The Toughest of Crowds by Graham Linehan

If you arrive late at a party, it’s virtually impossible to understand what whipped everyone up to having a good time. In arriving late, we have to stand aside and figure out what magic essence brought people together. What sparked the fuse for the resulting revelry and joyful abandon? Figuring out what got people excited is crucial, so we can contemplate joining the fun. Graham Linehan’s book, Tough Crowd, depicts a party that went from eager celebration to busted flush, as the harsh reality of cancel culture, and the strangle-hold of gender identity politics, pulled the plug, popped the balloons, and dropped fag ash in people’s beer!

As a celebrated sitcom writer, Linehan has been forced into being a reluctant campaigner for the rights of women, lesbian and gay people, and most of all children. Tough Crowd is the story of being at a party everyone thought had been booked for one reason, where we could drop our guard and have some fun, but which turned out to be for something else. This something else was the self-interest of a small group of people who had different ideas about why and how we might enjoy ourselves. Deeply troubling and disturbing ideas, like medically sterilising children, and making life altering surgical interventions like mastectomies and castration. Or a deeply troubling ideas like erasing Lesbians from society, women from medical documents, and inverting the meaning of sexual orientation.

In Linehan’s account, this was a party that started off affirming diversity, but turned into a religious meeting for devotees and acolytes of a dogmatic faith founded in deeply misogynistic and homophobic beliefs. When coupled with questionable and deeply unsafe medical and psychological practices, mostly affecting young and vulnerable people, the party became toxic.
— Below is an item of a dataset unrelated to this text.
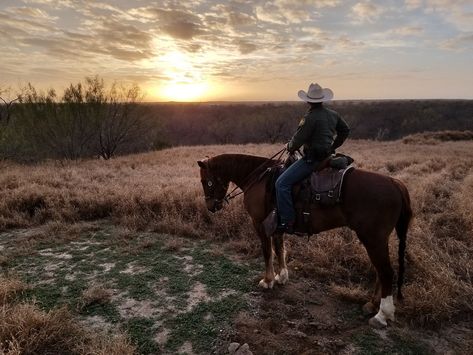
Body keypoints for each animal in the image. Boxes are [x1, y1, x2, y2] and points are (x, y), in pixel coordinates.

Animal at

Linehan unfairly shoulders a lot of the blame for this shift in mood himself, when others are clearly responsible for allowing the absurd groupthink of gender identity dogmatism to flourish. I wonder if this comes from his Catholic upbringing in Ireland, and the burden of guilt that is built in to the social psyche. Or, is it the role of so many creative people to enact, to be a lightning rod in the storms that sweep through the collective unconsciousness? It could be that Linehan is from a working-class family, and that saying what you think is more important than protecting your social status. It might be a combination of all of these things.

There are many accounts in Linehan’s book of celebrities and cultural leaders who pass the opportunity to speak out because they want to protect their social status. By using social media as a tool for stating views with clarity, if not civility, Linehan demonstrates how many people have become corrupted and are complicit with a delusion – usually in the name of being nice – that enables a set of medically unsafe practices that are ideologically driven because they are founded on politicised forms of social activism. Graham Linehan selects his words on Twitter/X for maximum effect. There is surprisingly little equivocation for a man who in person is charming and warm in his generosity to other people.

I have to admit, I am late to this party. I’ve seen bits and pieces in the media, like the vilification of J.K. Rowling, but chose not to dig deeper. Like most people, I’ve kept my head down and followed The Guardian line, and dismissed the whole gender identity debate as a manifestation of an imported American culture war. It wasn’t until I sat with a group of people I was working with in early 2023, and heard one person describe one of their absent colleagues as a TERF, that my interest was primed.

The fact that radical gender activism had reached Leicester, and slurs relating to people whose views are grounded in reality, were now being bandied about like racial slurs had been in the 1970s, shocked me. Like a miscreant and out of control party in an Air-B&B, this stuff was now in my neighbourhood.

Graham Linehan’s book Tough Crowd is a memoir that covers his life as a comedy writer, from his childhood in Dublin, to his days as a music journalist, and his work on hit shows like Father Ted and The IT Crowd. The book is both funny and harrowing. Largely entertaining, the account unfortunately gets bogged down with Graham’s need to explain himself. It’s a bit like an extended preface. I can’t wait for his next book because the self-doubt that is offloaded in this book will have been cast aside. With any luck, the remarkable wit, warmth, and humour that repeatedly bubbles up, can be allowed to seep through in Graham’s future writing.

As Graham Linehan notes, for a generation raised on iPads, it’s easy for everyone to act like cattle, and walk meekly into the slaughterhouse, hypnotised by the promise of faster Wi-Fi! Graham Linehan rightly rebukes an industry where politically correct views are easy currency, yet few people have been prepared to show an ethical spine and stand by his side. Linehan has led the call to reject misogyny and homophobia in the name of gender inclusivity. He should be congratulated for reminding everyone that extremists never allow anyone to deviate from their proscribed agenda, nor think and act for themselves. God forbid anyone who wants to throw a party where fun isn’t proscribed, but comes from the natural connections and joy that people feel for one another.